I picked up a new Remington shurshot stock today for my 870. Any reason I can't use spray foam to fill the cavity before I install it?


----------



## TrailBlazinMan (Dec 2, 2014)

Make sure there is no steel that the foam will cover. The spray foam will hold moisture and cause the steel to rust.


----------



## That guy in Fla (Dec 2, 2014)

And make sure you don't use too much. The stuff takes a while to expand so if you cover it and it's not done growing, it could damage your stock.
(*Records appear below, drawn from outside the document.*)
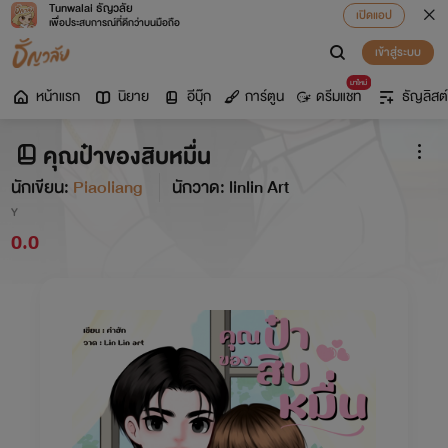
Tunwalai ธัญวลัย
เปิดแอป
เพื่อประสบการณ์ที่ดีกว่าบนมือถือ
เข้าสู่ระบบ
มาใหม่
หน้าแรก
นิยาย
อีบุ๊ก
การ์ตูน
ดรีมแชท
ธัญลิสต์
คุณป๋าของสิบหมื่น
นักเขียน:
Piaoliang
นักวาด: linlin Art
Y
0.0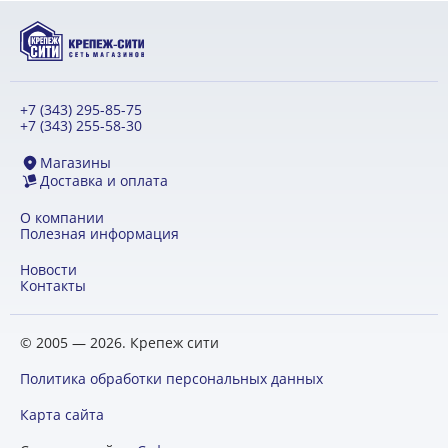
+7 (343) 295-85-75
+7 (343) 255-58-30
Магазины
Доставка и оплата
О компании
Полезная информация
Новости
Контакты
© 2005 — 2026. Крепеж сити
Политика обработки персональных данных
Карта сайта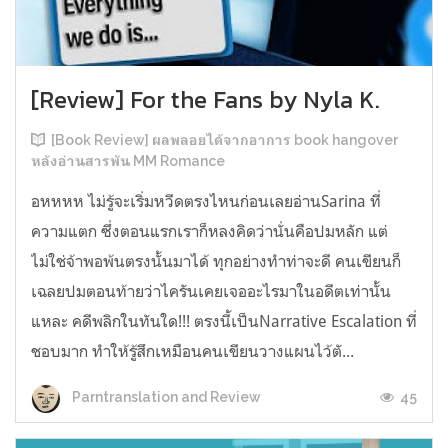
[Review] For the Fans by Nyla K.
[Book Review] ผลพลอยได้จากอาการ book hangover
หลังอ่านสารพัน MM Romance
อหหหห ไม่รู้จะเริ่มหวีดตรงไหนก่อนเลยอ่านSarina ที่
ความแตก ซึ่งตอนแรกเราก็หลงคิดว่านั่นคือปมหลัก แต่
ไม่ใช่จ้าพอพ้นตรงนั้นมาได้ ทุกอย่างทำท่าจะดี คนเขียนก็
เฉลยปมตอนท้ายว่าไครันเคยเจออะไรมาในอดีตเท่านั้น
แหละ คดีพลิกในทันใด!!! ตรงนี้เป็นNarrative Escalation ที่
ชอบมาก ทำให้รู้สึกเหมือนคนเขียนวางแผนไว้ตั...
45
Parntranslation and Review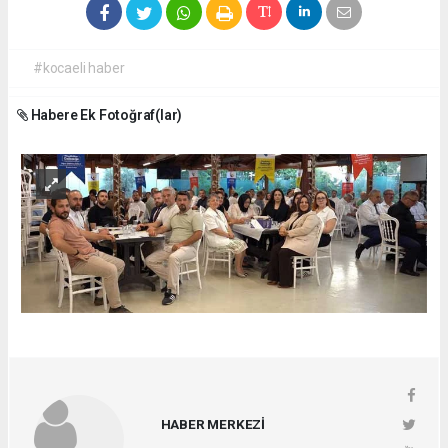
#kocaeli haber
Habere Ek Fotoğraf(lar)
HABER MERKEZİ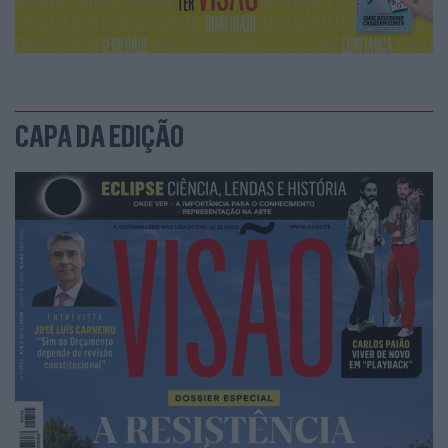
CAPA DA EDIÇÃO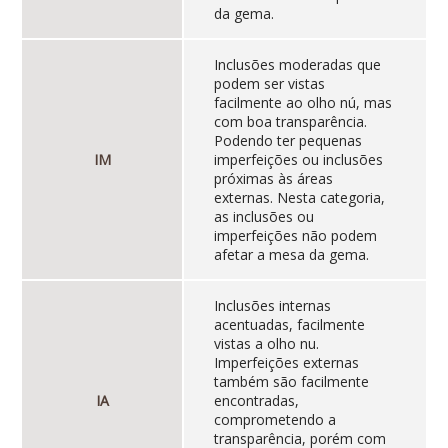
da gema.
Inclusões moderadas que
podem ser vistas
facilmente ao olho nú, mas
com boa transparência.
Podendo ter pequenas
IM
imperfeições ou inclusões
próximas às áreas
externas. Nesta categoria,
as inclusões ou
imperfeições não podem
afetar a mesa da gema.
Inclusões internas
acentuadas, facilmente
vistas a olho nu.
Imperfeições externas
também são facilmente
IA
encontradas,
comprometendo a
transparência, porém com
Don't ask me how I know this.


----------



## fishnfool (Dec 2, 2014)

I will probably do half let it dry good then do the other half...with low expand door and wind foam.


----------



## 7Mag Hunter (Dec 2, 2014)

fishnfool said:


> I will probably do half let it dry good then do the other half...with low expand door and wind foam.




good idea...


----------



## coolbreezeroho (Aug 22, 2016)

Have you thought about using caulk/silicone. Its a little more weight and helps with the recoil.


----------



## BanksCW (Aug 22, 2016)

If your looking to add weight, we used long strand bondo in gunsmith school to fill stocks.


----------



## Ben Athens (Aug 27, 2016)

I filled the stock on my model 7 with great stuff and it worked fine.


----------



## Chase4556 (Aug 27, 2016)

Will it make the shotgun float? Is that what you are going for?

Never heard or thought to do it, that's why I'm asking.


----------



## jglenn (Aug 28, 2016)

sound deadening


----------